Perhaps not as embarrassing as this, though:
The Washington Post broke a story on Friday that had the left frothing at the mouth. Someone told them -- an "anonymous source," of course -- that the Centers for Disease Control had banned seven words and phrases from being used in grant applications.It doesn't matter what the seven words were because, well, they aren't banned. But as we all know, a lie can make it halfway around the world before the truth is able to get its trousers (or shoes) on.
Who the hell steals Baby Jesus?
Provincial police are investigating after figures of baby Jesus and the Virgin Mary were stolen from outside a church in central Ontario.

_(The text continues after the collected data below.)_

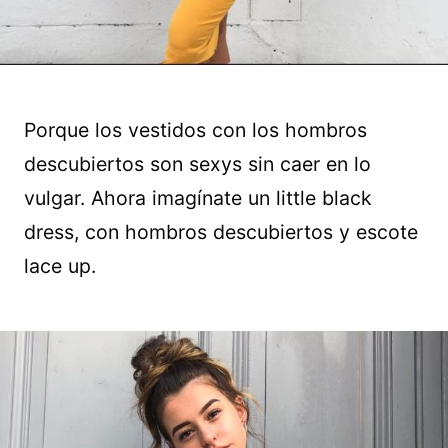
Porque los vestidos con los hombros
descubiertos son sexys sin caer en lo
vulgar. Ahora imagínate un little black
dress, con hombros descubiertos y escote
lace up.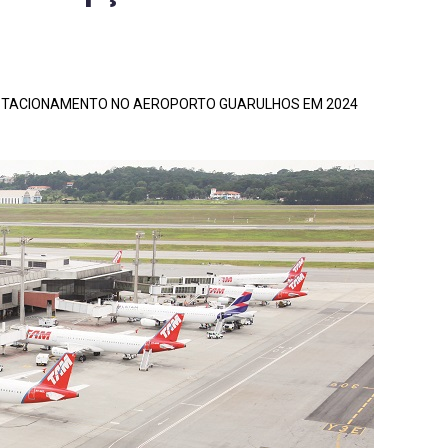
ESTACIONAMENTO NO AEROPORTO GUARULHOS EM 2024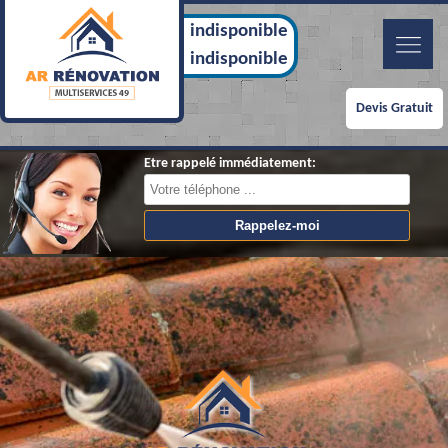
indisponible
indisponible
Devis Gratuit
Etre rappelé immédiatement: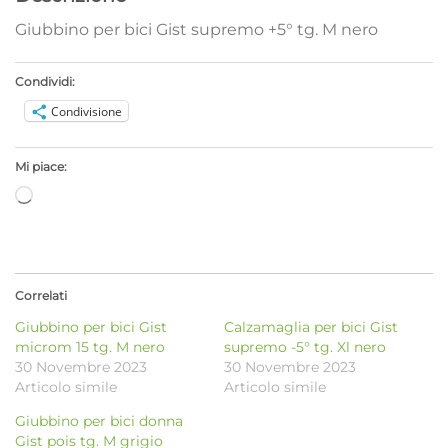
Giubbino per bici Gist supremo +5° tg. M nero
Condividi:
Condivisione
Mi piace:
Caricamento
in
corso…
Correlati
Giubbino per bici Gist
Calzamaglia per bici Gist
microm 15 tg. M nero
supremo -5° tg. Xl nero
30 Novembre 2023
30 Novembre 2023
Articolo simile
Articolo simile
Giubbino per bici donna
Gist pois tg. M grigio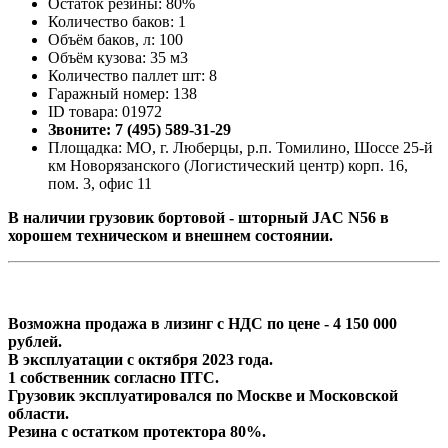
Остаток резины: 80%
Количество баков: 1
Объём баков, л: 100
Объём кузова: 35 м3
Количество паллет шт: 8
Гаражный номер: 138
ID товара: 01972
Звоните: 7 (495) 589-31-29
Площадка: МО, г. Люберцы, р.п. Томилино, Шоссе 25-й
км Новорязанского (Логистический центр) корп. 16,
пом. 3, офис 11
В наличии грузовик бортовой - шторный JAC N56 в
хорошем техническом и внешнем состоянии.
Возможна продажа в лизинг с НДС по цене - 4 150 000
рублей.
В эксплуатации с октября 2023 года.
1 собственник согласно ПТС.
Грузовик эксплуатировался по Москве и Московской
области.
Резина с остатком протектора 80%.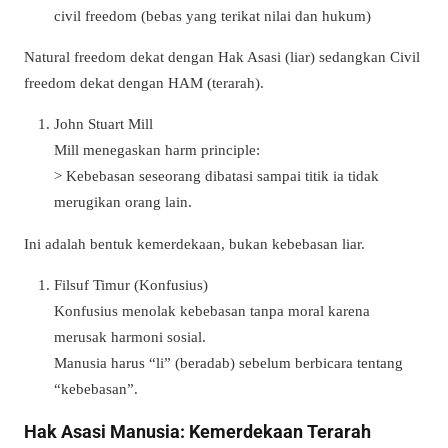
civil freedom (bebas yang terikat nilai dan hukum)
Natural freedom dekat dengan Hak Asasi (liar) sedangkan Civil
freedom dekat dengan HAM (terarah).
John Stuart Mill
Mill menegaskan harm principle:
> Kebebasan seseorang dibatasi sampai titik ia tidak
merugikan orang lain.
Ini adalah bentuk kemerdekaan, bukan kebebasan liar.
Filsuf Timur (Konfusius)
Konfusius menolak kebebasan tanpa moral karena
merusak harmoni sosial.
Manusia harus “li” (beradab) sebelum berbicara tentang
“kebebasan”.
Hak Asasi Manusia: Kemerdekaan Terarah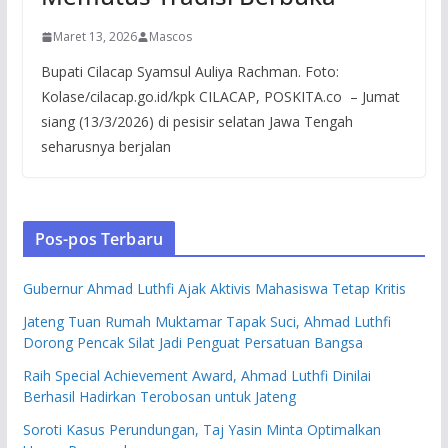
Maret 13, 2026
Mascos
Bupati Cilacap Syamsul Auliya Rachman. Foto:
Kolase/cilacap.go.id/kpk CILACAP, POSKITA.co – Jumat
siang (13/3/2026) di pesisir selatan Jawa Tengah
seharusnya berjalan
Pos-pos Terbaru
Gubernur Ahmad Luthfi Ajak Aktivis Mahasiswa Tetap Kritis
Jateng Tuan Rumah Muktamar Tapak Suci, Ahmad Luthfi
Dorong Pencak Silat Jadi Penguat Persatuan Bangsa
Raih Special Achievement Award, Ahmad Luthfi Dinilai
Berhasil Hadirkan Terobosan untuk Jateng
Soroti Kasus Perundungan, Taj Yasin Minta Optimalkan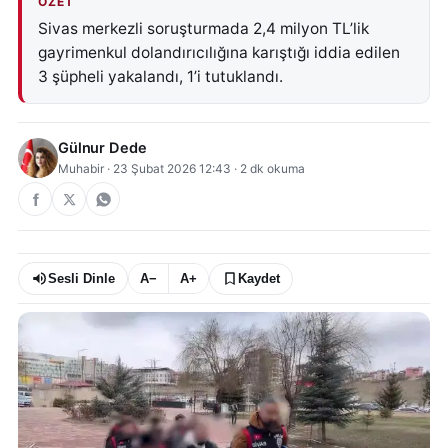
ÖZET
Sivas merkezli soruşturmada 2,4 milyon TL’lik
gayrimenkul dolandırıcılığına karıştığı iddia edilen
3 şüpheli yakalandı, 1’i tutuklandı.
Gülnur Dede
Muhabir
·
23 Şubat 2026 12:43
·
2
dk okuma
Sesli Dinle
A−
A+
Kaydet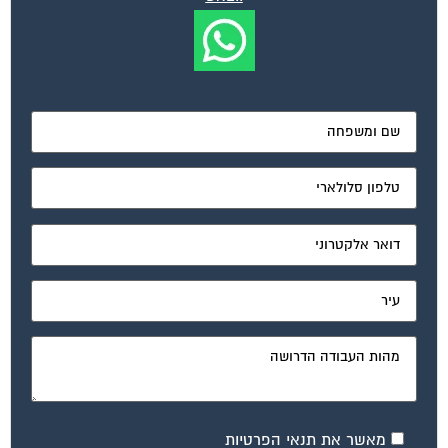
מאשר את תנאי הפרטיות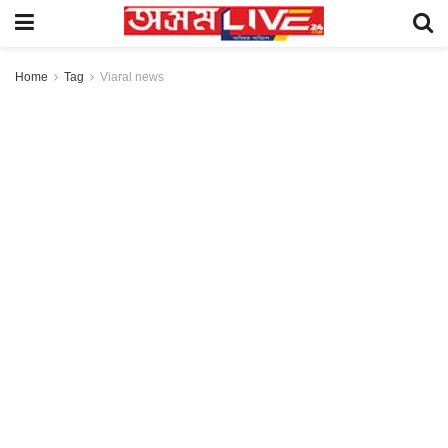
Home
Tag
Viaral news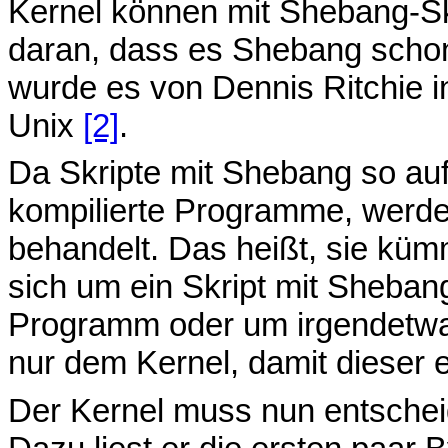
Kernel können mit Shebang-Sk
daran, dass es Shebang schon 
wurde es von Dennis Ritchie i
Unix
[2]
.
Da Skripte mit Shebang so au
kompilierte Programme, werde
behandelt. Das heißt, sie küm
sich um ein Skript mit Sheban
Programm oder um irgendetwas
nur dem Kernel, damit dieser e
Der Kernel muss nun entscheid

OPP say the theft from the nativity scene took place in Bancroft, Ont., last Saturday.
And now, the resting place of the HMS Terror is now a national historic site:
Ottawa has set aside nearly 60 square kilometres of seabed off the coast of Nunavut to keep gawkers and scavengers away from one of Canada’s most famous shipwrecks.
The HMS Terror is one of two ships from the Franklin expedition which became trapped in ice in the Arctic in 1845, ultimately leading to the deaths of all 129 men on board, including expedition leader Sir John Franklin.
The location of the wrecked ships were one of Canada’s greatest unsolved mysteries until September 2014, when the first of the two ships, the HMS Erebus was found south of King William Island.
The HMS Terror was found almost exactly two years later, in September 2016, north of the HMS Erebus.
Both ships are in pristine condition despite resting beneath the sea for more than 170 years and the artifacts which remain have immense value.